JUSTIÇA NEGA PEDIDO DO MP PARA SUSPENDER APOSENTADORIA DE DELEGADO CONDENADO NO AMAPÁ
Decisão mantém andamento do processo previdenciário de Sidney Leite Henriques, alvo da Operação Queda da Bastilha e condenado por envolvimento com organização criminosa
FOTOS: AF/ILUSTRATIVA MACAPÁ (AP) — A Justiça do Amapá negou, nesta quarta-feira (10), o pedido de tutela de urgência apresentado pelo Ministério Público do Estado (MP-AP) para suspender o processo de aposentadoria do delegado da Polícia Civil Sidney Leite Henriques. A decisão permite que o trâmite administrativo para concessão do benefício previdenciário continue normalmente até o julgamento definitivo da ação.
O MP-AP buscava interromper imediatamente o processo de aposentadoria sob a alegação de que o delegado responde a investigações e processos de grande gravidade, que podem resultar em sua demissão definitiva do serviço público e na perda de direitos funcionais. Entretanto, o Judiciário entendeu que, neste momento, não ficaram demonstrados os requisitos legais necessários para a concessão da medida de urgência.

Sidney Leite Henriques é um dos principais investigados da Operação Queda da Bastilha, deflagrada em setembro de 2022 pelo Grupo de Atuação Especial de Combate ao Crime Organizado (Gaeco) em conjunto com a Polícia Federal. À época, ele ocupava o cargo de titular da Delegacia de Tóxicos e Entorpecentes (DTE) e foi preso sob suspeita de manter vínculos com a facção criminosa Família Terror do Amapá (FTA).
No âmbito criminal, o delegado foi condenado em primeira instância, em setembro de 2024, a 10 anos e 2 meses de prisão, além do pagamento de multa superior a R$ 100 mil. A sentença também determinou a perda do cargo público e a proibição de exercer função pública pelo período de oito anos.

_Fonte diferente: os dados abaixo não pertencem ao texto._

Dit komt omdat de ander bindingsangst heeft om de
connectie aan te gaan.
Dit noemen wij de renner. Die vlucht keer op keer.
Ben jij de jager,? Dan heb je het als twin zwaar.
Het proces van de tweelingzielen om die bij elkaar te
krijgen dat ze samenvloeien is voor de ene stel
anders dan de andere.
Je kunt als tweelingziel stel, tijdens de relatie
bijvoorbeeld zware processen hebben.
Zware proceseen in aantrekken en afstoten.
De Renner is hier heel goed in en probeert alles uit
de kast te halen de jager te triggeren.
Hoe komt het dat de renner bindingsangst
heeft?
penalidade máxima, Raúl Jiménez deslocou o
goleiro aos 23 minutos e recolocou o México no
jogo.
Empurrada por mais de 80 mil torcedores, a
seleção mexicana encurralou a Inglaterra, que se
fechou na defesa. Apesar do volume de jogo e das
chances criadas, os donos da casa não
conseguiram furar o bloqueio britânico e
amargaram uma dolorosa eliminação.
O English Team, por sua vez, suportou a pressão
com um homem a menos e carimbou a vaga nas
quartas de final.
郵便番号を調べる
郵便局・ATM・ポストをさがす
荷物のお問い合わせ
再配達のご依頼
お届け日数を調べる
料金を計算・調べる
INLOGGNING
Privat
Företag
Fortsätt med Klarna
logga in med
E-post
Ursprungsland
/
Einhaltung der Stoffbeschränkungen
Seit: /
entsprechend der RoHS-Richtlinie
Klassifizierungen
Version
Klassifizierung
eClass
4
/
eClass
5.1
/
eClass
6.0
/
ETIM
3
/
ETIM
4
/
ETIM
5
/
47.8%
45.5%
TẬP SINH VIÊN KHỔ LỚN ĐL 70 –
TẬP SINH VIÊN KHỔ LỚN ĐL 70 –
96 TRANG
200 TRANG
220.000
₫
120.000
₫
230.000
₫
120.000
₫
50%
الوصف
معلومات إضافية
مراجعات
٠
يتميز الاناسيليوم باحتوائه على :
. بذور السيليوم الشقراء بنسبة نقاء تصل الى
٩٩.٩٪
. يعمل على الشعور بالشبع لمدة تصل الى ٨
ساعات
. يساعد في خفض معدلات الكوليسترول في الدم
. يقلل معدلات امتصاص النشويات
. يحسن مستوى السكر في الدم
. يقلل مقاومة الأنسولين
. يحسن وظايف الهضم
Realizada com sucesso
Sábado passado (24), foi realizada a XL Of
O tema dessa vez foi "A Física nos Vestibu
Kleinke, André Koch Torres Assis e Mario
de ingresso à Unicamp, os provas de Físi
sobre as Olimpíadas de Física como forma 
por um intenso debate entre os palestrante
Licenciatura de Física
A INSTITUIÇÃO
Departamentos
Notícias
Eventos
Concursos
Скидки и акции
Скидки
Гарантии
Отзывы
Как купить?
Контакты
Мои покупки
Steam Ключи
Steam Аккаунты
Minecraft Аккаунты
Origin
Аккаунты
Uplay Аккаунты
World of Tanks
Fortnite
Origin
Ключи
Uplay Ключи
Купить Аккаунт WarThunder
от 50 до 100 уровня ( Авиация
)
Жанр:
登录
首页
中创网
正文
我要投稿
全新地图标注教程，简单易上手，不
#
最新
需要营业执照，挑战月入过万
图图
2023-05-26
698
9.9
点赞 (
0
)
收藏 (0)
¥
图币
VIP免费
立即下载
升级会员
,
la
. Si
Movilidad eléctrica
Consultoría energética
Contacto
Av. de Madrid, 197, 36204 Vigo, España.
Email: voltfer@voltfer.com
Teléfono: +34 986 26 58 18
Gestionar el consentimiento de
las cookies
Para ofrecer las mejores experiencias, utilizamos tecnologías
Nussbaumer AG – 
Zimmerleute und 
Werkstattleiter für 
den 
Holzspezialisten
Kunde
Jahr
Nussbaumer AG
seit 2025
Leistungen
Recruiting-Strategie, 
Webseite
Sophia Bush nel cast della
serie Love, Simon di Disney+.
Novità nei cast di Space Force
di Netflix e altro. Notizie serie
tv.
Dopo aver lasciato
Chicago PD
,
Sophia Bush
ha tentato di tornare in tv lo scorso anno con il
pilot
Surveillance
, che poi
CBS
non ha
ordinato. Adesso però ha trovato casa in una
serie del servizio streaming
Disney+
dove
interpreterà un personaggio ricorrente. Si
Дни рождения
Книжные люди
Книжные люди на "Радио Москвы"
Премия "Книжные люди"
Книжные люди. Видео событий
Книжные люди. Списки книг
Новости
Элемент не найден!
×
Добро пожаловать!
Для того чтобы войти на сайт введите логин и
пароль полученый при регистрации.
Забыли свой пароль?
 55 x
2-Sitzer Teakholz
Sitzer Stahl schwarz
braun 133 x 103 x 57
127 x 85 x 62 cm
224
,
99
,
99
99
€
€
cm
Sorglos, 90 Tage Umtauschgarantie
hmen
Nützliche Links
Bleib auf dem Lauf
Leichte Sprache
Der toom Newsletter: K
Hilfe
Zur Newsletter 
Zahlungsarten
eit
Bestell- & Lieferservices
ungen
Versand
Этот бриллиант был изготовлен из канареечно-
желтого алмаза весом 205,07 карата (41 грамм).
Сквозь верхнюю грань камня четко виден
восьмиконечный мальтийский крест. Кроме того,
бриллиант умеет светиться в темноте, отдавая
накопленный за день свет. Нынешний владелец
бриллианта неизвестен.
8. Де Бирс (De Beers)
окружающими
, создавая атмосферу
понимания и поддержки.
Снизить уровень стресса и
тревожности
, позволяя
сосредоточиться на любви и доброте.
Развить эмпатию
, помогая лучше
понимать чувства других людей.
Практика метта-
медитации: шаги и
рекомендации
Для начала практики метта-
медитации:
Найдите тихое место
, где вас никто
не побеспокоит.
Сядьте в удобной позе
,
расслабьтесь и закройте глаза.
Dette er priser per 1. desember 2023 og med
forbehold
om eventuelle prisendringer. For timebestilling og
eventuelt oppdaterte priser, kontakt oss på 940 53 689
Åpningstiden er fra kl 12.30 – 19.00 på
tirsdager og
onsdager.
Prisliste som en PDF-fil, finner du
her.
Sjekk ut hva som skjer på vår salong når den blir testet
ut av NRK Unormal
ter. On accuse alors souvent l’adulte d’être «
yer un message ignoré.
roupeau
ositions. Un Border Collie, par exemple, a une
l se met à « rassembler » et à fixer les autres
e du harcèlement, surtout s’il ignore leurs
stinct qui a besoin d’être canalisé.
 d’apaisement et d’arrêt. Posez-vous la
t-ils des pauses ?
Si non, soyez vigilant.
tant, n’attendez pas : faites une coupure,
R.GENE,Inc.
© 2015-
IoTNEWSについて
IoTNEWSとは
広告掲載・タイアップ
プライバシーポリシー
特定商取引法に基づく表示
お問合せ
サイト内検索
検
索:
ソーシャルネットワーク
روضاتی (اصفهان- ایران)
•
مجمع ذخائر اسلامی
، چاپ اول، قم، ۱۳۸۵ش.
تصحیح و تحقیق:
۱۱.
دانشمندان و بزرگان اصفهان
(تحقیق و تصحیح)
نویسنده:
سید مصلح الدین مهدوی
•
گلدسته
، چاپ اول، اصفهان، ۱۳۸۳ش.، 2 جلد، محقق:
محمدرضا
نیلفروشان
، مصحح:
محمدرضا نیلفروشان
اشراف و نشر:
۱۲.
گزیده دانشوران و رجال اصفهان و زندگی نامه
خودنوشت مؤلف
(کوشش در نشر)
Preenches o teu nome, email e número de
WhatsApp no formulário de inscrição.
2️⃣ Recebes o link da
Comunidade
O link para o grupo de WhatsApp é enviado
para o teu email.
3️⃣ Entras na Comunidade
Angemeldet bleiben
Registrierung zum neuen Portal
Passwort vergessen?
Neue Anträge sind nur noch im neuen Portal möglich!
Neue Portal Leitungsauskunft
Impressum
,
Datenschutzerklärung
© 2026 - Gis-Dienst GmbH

Em maio de 2025, a condenação foi mantida por unanimidade pelo Tribunal de Justiça do Amapá (TJAP), durante julgamento de recurso apresentado pela defesa.
Paralelamente ao processo criminal, a Corregedoria-Geral da Polícia Civil instaurou Processo Administrativo Disciplinar (PAD) para apurar possíveis infrações funcionais atribuídas ao delegado. Como consequência, ele permanece afastado preventivamente das atividades policiais enquanto o procedimento segue em tramitação.
Com a negativa da liminar, o pedido de aposentadoria continuará sendo analisado pelos órgãos competentes. No entanto, especialistas apontam que eventual condenação definitiva ou demissão decorrente do PAD poderá produzir reflexos sobre a manutenção do benefício, conforme prevê a legislação aplicável aos servidores públicos.
O Ministério Público ainda poderá recorrer da decisão judicial ou aguardar a conclusão do processo administrativo para adotar novas medidas judiciais visando questionar o direito à aposentadoria.
O caso segue sob acompanhamento da Justiça estadual e da administração pública do Amapá.